The Smile – A Light For Attracting Attention

Il y avait six ans presque jour pour jour, Radiohead était revenu à leur meilleur niveau avec leur dernier album à ce jour du nom d’A Moon Shaped Pool (chroniqué ici). Le neuvième album placé sous le signe de la nostalgie et du deuil du groupe d’Oxford leur a permis de réclamer leur trône dans les plus grands groupes les plus influents de tous les temps. Suite à cela, on sait que l’avenir du quintet est plus que compromis avec chaque membre qui s’émancipe chacun de leur côté, avec Ed O’Brien qui a sorti son premier album lors du premier confinement entre autres (chroniqué ici). Mais depuis un an, un nom circule dans la Radioheadosphère: The Smile. Teaésé pendant toute l’année avec comme line-up Thom Yorke, Jonny Greenwood, Nigel Godrich (oui, c’est leur producteur mais c’est quand même le sixième membre du groupe à ce que je sache) et… Tom Skinner, batteur de Sons of Kemet, la formation fascine avec des prestations mémorables au festival de Glastonbury et des morceaux sortis au compte-goutte ces derniers mois. Et c’est ainsi que publie le premier album du supergroupe qui s’intitule A Light For Attracting Attention.

Le concept de supergroupe n’est pas nouveau pour Thom Yorke. Doit-on vous rappeler l’aventure Atoms For Peace ? Quoi qu’il en soit, on avait hâte de savoir ce qu’il allait nous proposer avec The Smile maintenant qu’il a redoré son blason avec sa bande-originale Suspirium (chroniqué ici) et son troisième (et meilleur) album solo Anima (chroniqué ici). Et bien, tout simplement parce qu’il a définitivement abandonné les expérimentations électroniques pour revenir à quelque chose de plus organique et plus libérateur que jamais, un peu comme si il poursuit ce qu’il avait entrepris sur A Moon Shaped Pool. Et on est en plein dedans dès le départ avec l’incroyable « The Same » qui a de quoi rappeler aussi bien « Everything In Its Right Place » que « Like Spinning Plates » avec ses loops obsédants et ensorcelants. Et justement le combo Yorke/Greenwood évite de tomber dans le piège Radiohead car Tom Skinner nous offre un bon condensé de jazz et de funk grâce à ces rythmes syncopés à l’approche de l’afrobeat sur « The Opposite » avec cette formule guitare-basse-batterie définitivement hypnotique qui permettent aux savants d’Oxford de sortir de leur zone de confort habilement. Et sah quel plaisir !

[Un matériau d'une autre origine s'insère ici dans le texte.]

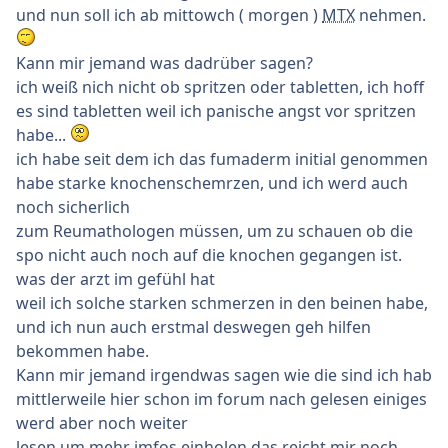
und nun soll ich ab mittowch ( morgen )
MTX
nehmen.
Kann mir jemand was dadrüber sagen?
ich weiß nich nicht ob spritzen oder tabletten, ich hoff
es sind tabletten weil ich panische angst vor spritzen
habe...
ich habe seit dem ich das fumaderm initial genommen
habe starke knochenschemrzen, und ich werd auch
noch sicherlich
zum Reumathologen müssen, um zu schauen ob die
spo nicht auch noch auf die knochen gegangen ist.
was der arzt im gefühl hat
weil ich solche starken schmerzen in den beinen habe,
und ich nun auch erstmal deswegen geh hilfen
bekommen habe.
Kann mir jemand irgendwas sagen wie die sind ich hab
mittlerweile hier schon im forum nach gelesen einiges
werd aber noch weiter
lesen um mehr imfos einholen das reicht mir noch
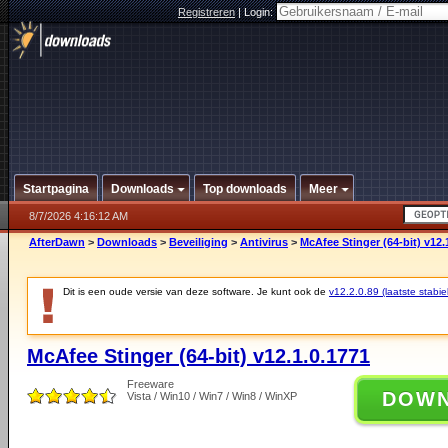
Registreren
|
Login:
Startpagina
Downloads
Top downloads
Meer
8/7/2026 4:16:12 AM
AfterDawn
>
Downloads
>
Beveiliging
>
Antivirus
>
McAfee Stinger (64-bit) v12.
Dit is een oude versie van deze software. Je kunt ook de
v12.2.0.89 (laatste stabie
McAfee Stinger (64-bit) v12.1.0.1771
Freeware
DOW
Vista / Win10 / Win7 / Win8 / WinXP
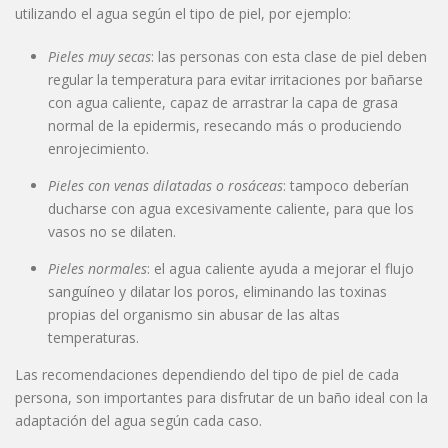
utilizando el agua según el tipo de piel, por ejemplo:
Pieles muy secas
: las personas con esta clase de piel deben
regular la temperatura para evitar irritaciones por bañarse
con agua caliente, capaz de arrastrar la capa de grasa
normal de la epidermis, resecando más o produciendo
enrojecimiento.
Pieles con venas dilatadas o rosáceas
: tampoco deberían
ducharse con agua excesivamente caliente, para que los
vasos no se dilaten.
Pieles normales
: el agua caliente ayuda a mejorar el flujo
sanguíneo y dilatar los poros, eliminando las toxinas
propias del organismo sin abusar de las altas
temperaturas.
Las recomendaciones dependiendo del tipo de piel de cada
persona, son importantes para disfrutar de un baño ideal con la
adaptación del agua según cada caso.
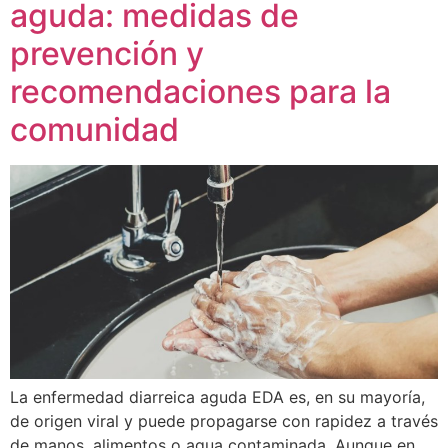
aguda: medidas de
prevención y
recomendaciones para la
comunidad
La enfermedad diarreica aguda EDA es, en su mayoría,
de origen viral y puede propagarse con rapidez a través
de manos, alimentos o agua contaminada. Aunque en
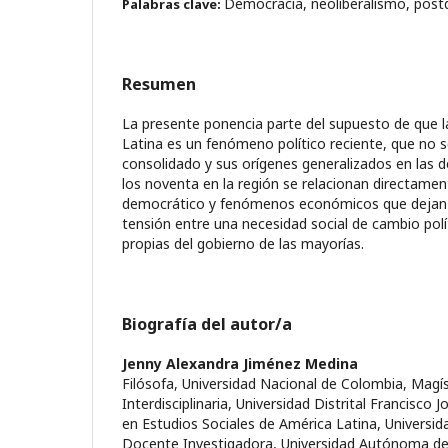
Democracia, neoliberalismo, post
Palabras clave:
Resumen
La presente ponencia parte del supuesto de que 
Latina es un fenómeno político reciente, que no 
consolidado y sus orígenes generalizados en las 
los noventa en la región se relacionan directamen
democrático y fenómenos económicos que dejan 
tensión entre una necesidad social de cambio polí
propias del gobierno de las mayorías.
Biografía del autor/a
Jenny Alexandra Jiménez Medina
Filósofa, Universidad Nacional de Colombia, Magís
Interdisciplinaria, Universidad Distrital Francisco 
en Estudios Sociales de América Latina, Universi
Docente Investigadora, Universidad Autónoma d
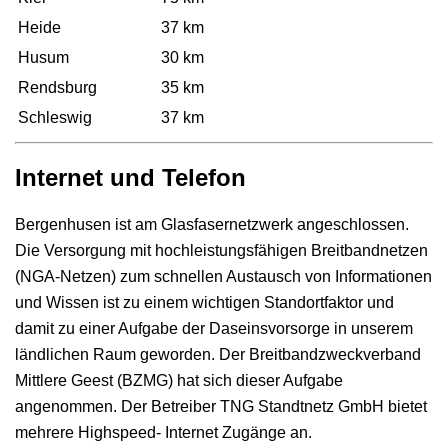
Heide
37 km
Husum
30 km
Rendsburg
35 km
Schleswig
37 km
Internet und Telefon
Bergenhusen ist am Glasfasernetzwerk angeschlossen.
Die Versorgung mit hochleistungsfähigen Breitbandnetzen
(NGA-Netzen) zum schnellen Austausch von Informationen
und Wissen ist zu einem wichtigen Standortfaktor und
damit zu einer Aufgabe der Daseinsvorsorge in unserem
ländlichen Raum geworden. Der Breitbandzweckverband
Mittlere Geest (BZMG) hat sich dieser Aufgabe
angenommen. Der Betreiber TNG Standtnetz GmbH bietet
mehrere Highspeed- Internet Zugänge an.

Tout simplement parce que The Smile convoquera de nombreuses influences musicales qui rappelleront les différentes épopées radioheadesques du passé mais avec un twist novateur. Ca fait toujours plaisir de voir Thom Yorke renouer avec le rock bien bourrin avec « You Will Never Work In Television » toutes guitares dehors et rythmiques explosives rappelant aussi bien « Electioneering » que « 2+2=5 » ou encore lorsqu’ils lorgnent vers des territoires post-punk avec les rugueux « Thin Thing » avec une progression crescendo dantesque mais consensuelle et « We Don’t Know What Tomorrow Brings » aux nappes synthétiques hallucinées sorties tout droit de « Where I End And You Begin ». A côté de cela, on saluera également les arrangements de cordes toujours aussi inspirés de Jonny Greenwood qui met en valeur sa patte cinématographique et ses travaux avec le London Contemporary Orchestra sur « Waving A White Flag » mais également les ballades mélancoliques et aériennes telles que « Open The Floodgates » et « Free In The Knowledge ».

Le supertrio (et Nigel Godrich) nous étonne tout au long de ce A Light For Attracting Attention où leur alchimie reste indéniable avec leurs bagages musicaux différents qui arrivent à s’unifier. On pense à « Pana-vision » avec ce décor cinématographique qui met en valeur la présence de Skinner mêlée aux arrangements somptueux signés Yorke/Greenwood dignes de « Suspirium » et de « Pyramid Song » ou bien encore le tourbillonnant « A Hairdryer » avec cette montée en tension palpable avant de redescendre avec élégance sur « Skrting On The Surface » qui est une conclusion vertigineuse et touchante. The Smile réunit donc ce côté hétéroclite qui avait fait de Hail To The Thief un disque imparable, de The King of Limbs un disque à part pour expérimentations abruptes et d’A Moon Shaped Pool un disque délicat et minutieusement arrangé. Sans oublier pour autant la patte de Tom Skinner qui ajoute un soupçon de jazz et de funk à travers ces instrumentations épurées et riches notables pour cette cohésion et cette densité indéniables faisant de ce A Light For Attracting Attention une œuvre absolument remarquable.